Right now, we are comfortable with 100. We do not see a justification surrounding uncertainties to add another 50 sales representatives. However, over time, we will certainly grow the number of sales representatives and reduce the size of territories and increase the number of call points and so on and so on. I’d say, not only 250 but 200 depending on the number of products that we have and so on. That said, I will refer to Rick to share his thoughts.
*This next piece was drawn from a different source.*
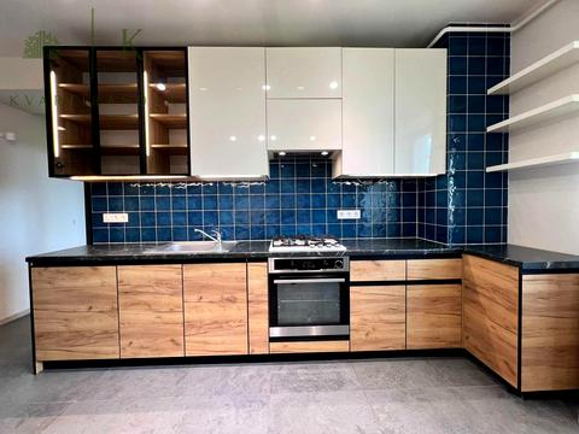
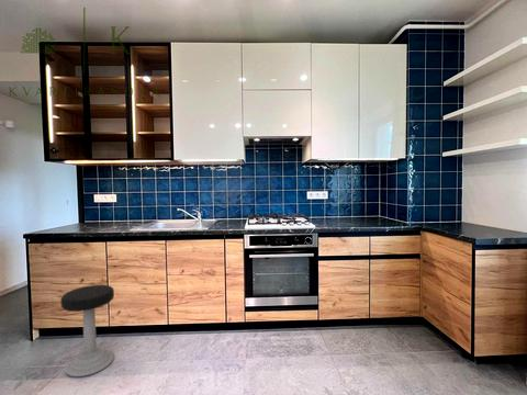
+ stool [59,284,115,377]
So, yes, and you do remember correctly as we did early on May to 140 salespeople and that’s where we’re targeting. And as we moved into acquiring Movantik and then COVID happen. We realize that access is going to be more difficult. So we reanalyzed and targeted the top prescribers for Movantik and Talicia. And so, therefore we ended up with 100, 102 right now and we’re happy that number is good. We feel like we can achieve our goals for this year. And as Dror stated, we’ll look into 2021 as we move to a post-COVID environment to see if there is an opportunity or a need to bring on additional sales people. Right now, we’re very comfortable with our size of our sales force and also hitting our targets for the year.
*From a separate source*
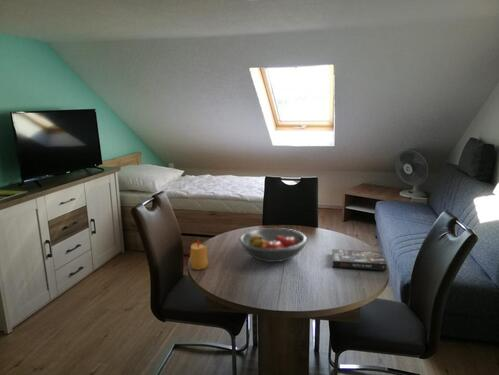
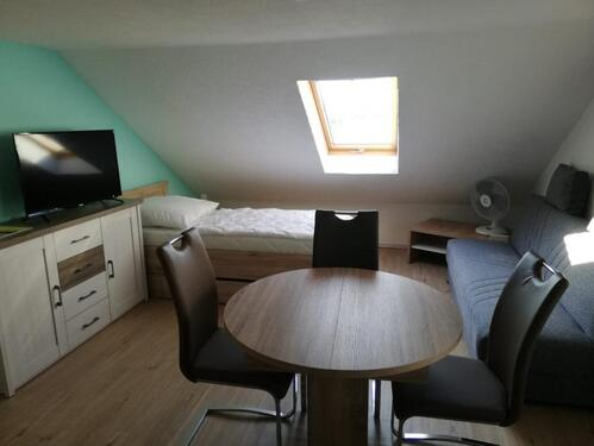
- candle [189,237,209,271]
- fruit bowl [239,227,308,263]
- book [331,248,388,271]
Great. Well, thank you for answering my questions, and good luck.
Thank you. The next question comes from the line of Matt Kaplan from Ladenburg. Please go ahead, Matt. The line is now open.
Hi. Good morning, guys, and thanks for taking the question. Wanted to focus in on your NTM program a little bit, potentially a significant opportunity for you. Can you describe your plans for Phase 3 and specifically give some detail in terms of potential timeline for a trial that you plan?
Thank you, Matt, and good morning. Yes, we’re very excited about the FDA clearance to initiate the pivotal Phase 3 study. The design of the study is such that it will address safety and efficacy evaluation of RHB-204, evaluating endpoints of microbiological laboratory analysis of conversion and also clinical outcome. And we are in continued discussions with FDA about exactly when and which time points and how to implement the endpoint in the study.
Okay. And when you launch the study, how long do you think it would take to enroll and complete?
So, the study is planned to enroll 125 patients, randomized to RHB — versus placebo, and of course first-line patients, naive patients, and we hope to enroll in up to 50 sites in the US up to a year of enrollment. And then, the study is for a year of treatment post-conversion. So we hope to have results along that time frame.
Great. Thank you for the detail. And then I guess, maybe a question for Rick. In terms of Talicia and the initial launch here, as you transition from the COVID to post-COVID time in terms of launching, do you anticipate continuing to have kind of the virtual aspect or, in terms of marketing, kind of using Internet and that aspect of marketing, in addition to kind of the in-person calls.
So. Yeah, thanks for the question. Yes, we are. We have been doing webinars. We’ve been doing launches remotely. We did all these things, and we do have — actually have a position in our marketing department and the focus is on this area. And so there will be — will continue to be marketing efforts through the Internet, through additional branding efforts outside of actually the physical sales call. So that’s both — and both of these reviews with all of our products.
Thanks a lot for taking the questions, guys.
No further question at this time. Please continue.
Thank you, Gino. Thank you everybody for joining the call. Please reach out to us if you have any additional questions. We always remain available. Keep safe and wish you all a pleasant day.